• _Extract to read_:
=== Section Start ===

Congrats, Regan. That has to be the nicest way of saying "RTFA" I've
seen in awhile. ;)
On Thu, Apr 15, 2010 at 11:57 PM, Regan Murphy
***** Information abut the user agent is available from http://bit.ly/nlnzwebharvest and we don't yet know what IP addresses will be used. *****
Fairly sure the robots.txt was mentioned in the URL provided..... !
-----Original Message----- From: nznog-bounces(a)list.waikato.ac.nz [mailto:nznog-bounces(a)list.waikato.ac.nz] On Behalf Of Scott Weeks Sent: Thursday, 15 April 2010 2:01 p.m. To: nznog(a)list.waikato.ac.nz Subject: Re: [nznog] Fwd: Notification of web harvest & consultation report
--- Gordon.Paynter(a)natlib.govt.nz wrote: From: "Gordon Paynter"
Information abut the user agent is available from http://bit.ly/nlnzwebharvest and we don't yet know what IP addresses will be used.
We have no plans to use the If-Modified-Since (or Etag, or similar approaches) for comparison with the 2008 harvest.
If you have concerns about how the crawler may behave on specific websites, feel free to email us directly at web-harvest-2010(a)natlib.govt.nz or get in touch via our feedback form. -------------------------------------------------
Does it honor the robots.txt file?
scott

=== Section End ===

• _About this exercise_: Return the entire mailing-list thread above about the web harvest, reproducing every line word for word.

• _Data section_:

=== Section Start ===

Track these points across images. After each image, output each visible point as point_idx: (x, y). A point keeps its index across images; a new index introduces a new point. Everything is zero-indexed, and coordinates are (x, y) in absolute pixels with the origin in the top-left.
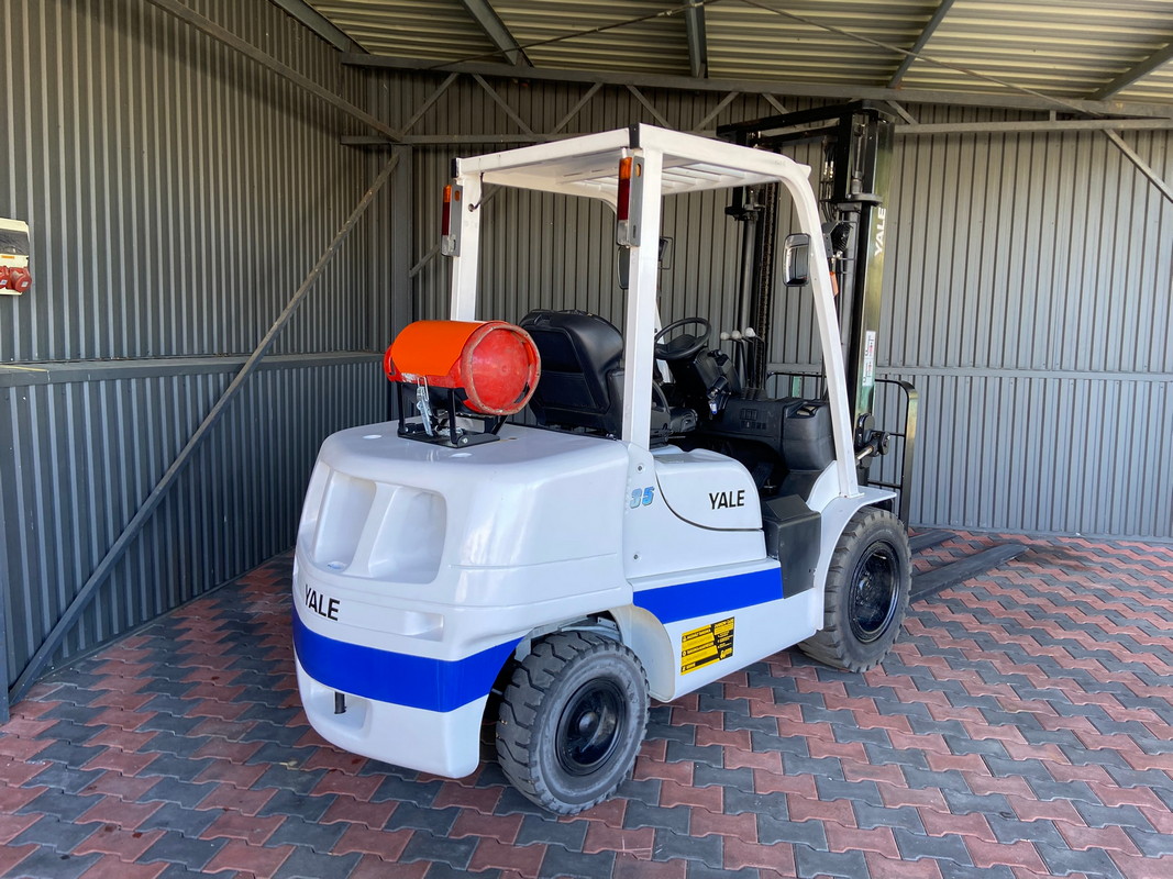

=== Section End ===

• _Task answer_:
Congrats, Regan. That has to be the nicest way of saying "RTFA" I've
seen in awhile. ;)
On Thu, Apr 15, 2010 at 11:57 PM, Regan Murphy
***** Information abut the user agent is available from http://bit.ly/nlnzwebharvest and we don't yet know what IP addresses will be used. *****
Fairly sure the robots.txt was mentioned in the URL provided..... !
-----Original Message----- From: nznog-bounces(a)list.waikato.ac.nz [mailto:nznog-bounces(a)list.waikato.ac.nz] On Behalf Of Scott Weeks Sent: Thursday, 15 April 2010 2:01 p.m. To: nznog(a)list.waikato.ac.nz Subject: Re: [nznog] Fwd: Notification of web harvest & consultation report
--- Gordon.Paynter(a)natlib.govt.nz wrote: From: "Gordon Paynter"
Information abut the user agent is available from http://bit.ly/nlnzwebharvest and we don't yet know what IP addresses will be used.
We have no plans to use the If-Modified-Since (or Etag, or similar approaches) for comparison with the 2008 harvest.
If you have concerns about how the crawler may behave on specific websites, feel free to email us directly at web-harvest-2010(a)natlib.govt.nz or get in touch via our feedback form. -------------------------------------------------
Does it honor the robots.txt file?
scott